--- START ---

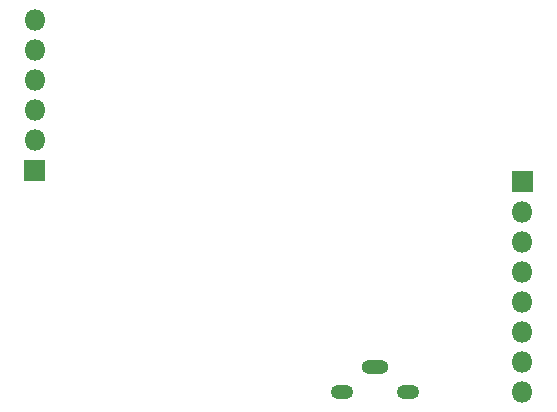
<source format=gbr>
G04 #@! TF.GenerationSoftware,KiCad,Pcbnew,(5.1.9)-1*
G04 #@! TF.CreationDate,2021-01-25T13:58:14-05:00*
G04 #@! TF.ProjectId,eWeatherStation,65576561-7468-4657-9253-746174696f6e,rev?*
G04 #@! TF.SameCoordinates,Original*
G04 #@! TF.FileFunction,Soldermask,Bot*
G04 #@! TF.FilePolarity,Negative*
%FSLAX46Y46*%
G04 Gerber Fmt 4.6, Leading zero omitted, Abs format (unit mm)*
G04 Created by KiCad (PCBNEW (5.1.9)-1) date 2021-01-25 13:58:14*
%MOMM*%
%LPD*%
G01*
G04 APERTURE LIST*
%ADD10O,2.301600X1.201600*%
%ADD11O,1.901600X1.201600*%
%ADD12O,1.801600X1.801600*%
G04 APERTURE END LIST*
D10*
X173500000Y-102675000D03*
D11*
X170700000Y-104825000D03*
X176300000Y-104825000D03*
D12*
X144700000Y-73360000D03*
X144700000Y-75900000D03*
X144700000Y-78440000D03*
X144700000Y-80980000D03*
X144700000Y-83520000D03*
G36*
G01*
X145600800Y-85210000D02*
X145600800Y-86910000D01*
G75*
G02*
X145550000Y-86960800I-50800J0D01*
G01*
X143850000Y-86960800D01*
G75*
G02*
X143799200Y-86910000I0J50800D01*
G01*
X143799200Y-85210000D01*
G75*
G02*
X143850000Y-85159200I50800J0D01*
G01*
X145550000Y-85159200D01*
G75*
G02*
X145600800Y-85210000I0J-50800D01*
G01*
G37*
G36*
G01*
X185099200Y-87850000D02*
X185099200Y-86150000D01*
G75*
G02*
X185150000Y-86099200I50800J0D01*
G01*
X186850000Y-86099200D01*
G75*
G02*
X186900800Y-86150000I0J-50800D01*
G01*
X186900800Y-87850000D01*
G75*
G02*
X186850000Y-87900800I-50800J0D01*
G01*
X185150000Y-87900800D01*
G75*
G02*
X185099200Y-87850000I0J50800D01*
G01*
G37*
X186000000Y-89540000D03*
X186000000Y-92080000D03*
X186000000Y-94620000D03*
X186000000Y-97160000D03*
X186000000Y-99700000D03*
X186000000Y-102240000D03*
X186000000Y-104780000D03*
M02*

</source>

--- END ---

Your answer must be a verbatim copy of the entries above, with no images included.

<source format=gbr>
G04 #@! TF.GenerationSoftware,KiCad,Pcbnew,(5.1.9)-1*
G04 #@! TF.CreationDate,2021-01-25T13:58:14-05:00*
G04 #@! TF.ProjectId,eWeatherStation,65576561-7468-4657-9253-746174696f6e,rev?*
G04 #@! TF.SameCoordinates,Original*
G04 #@! TF.FileFunction,Soldermask,Bot*
G04 #@! TF.FilePolarity,Negative*
%FSLAX46Y46*%
G04 Gerber Fmt 4.6, Leading zero omitted, Abs format (unit mm)*
G04 Created by KiCad (PCBNEW (5.1.9)-1) date 2021-01-25 13:58:14*
%MOMM*%
%LPD*%
G01*
G04 APERTURE LIST*
%ADD10O,2.301600X1.201600*%
%ADD11O,1.901600X1.201600*%
%ADD12O,1.801600X1.801600*%
G04 APERTURE END LIST*
D10*
X173500000Y-102675000D03*
D11*
X170700000Y-104825000D03*
X176300000Y-104825000D03*
D12*
X144700000Y-73360000D03*
X144700000Y-75900000D03*
X144700000Y-78440000D03*
X144700000Y-80980000D03*
X144700000Y-83520000D03*
G36*
G01*
X145600800Y-85210000D02*
X145600800Y-86910000D01*
G75*
G02*
X145550000Y-86960800I-50800J0D01*
G01*
X143850000Y-86960800D01*
G75*
G02*
X143799200Y-86910000I0J50800D01*
G01*
X143799200Y-85210000D01*
G75*
G02*
X143850000Y-85159200I50800J0D01*
G01*
X145550000Y-85159200D01*
G75*
G02*
X145600800Y-85210000I0J-50800D01*
G01*
G37*
G36*
G01*
X185099200Y-87850000D02*
X185099200Y-86150000D01*
G75*
G02*
X185150000Y-86099200I50800J0D01*
G01*
X186850000Y-86099200D01*
G75*
G02*
X186900800Y-86150000I0J-50800D01*
G01*
X186900800Y-87850000D01*
G75*
G02*
X186850000Y-87900800I-50800J0D01*
G01*
X185150000Y-87900800D01*
G75*
G02*
X185099200Y-87850000I0J50800D01*
G01*
G37*
X186000000Y-89540000D03*
X186000000Y-92080000D03*
X186000000Y-94620000D03*
X186000000Y-97160000D03*
X186000000Y-99700000D03*
X186000000Y-102240000D03*
X186000000Y-104780000D03*
M02*

</source>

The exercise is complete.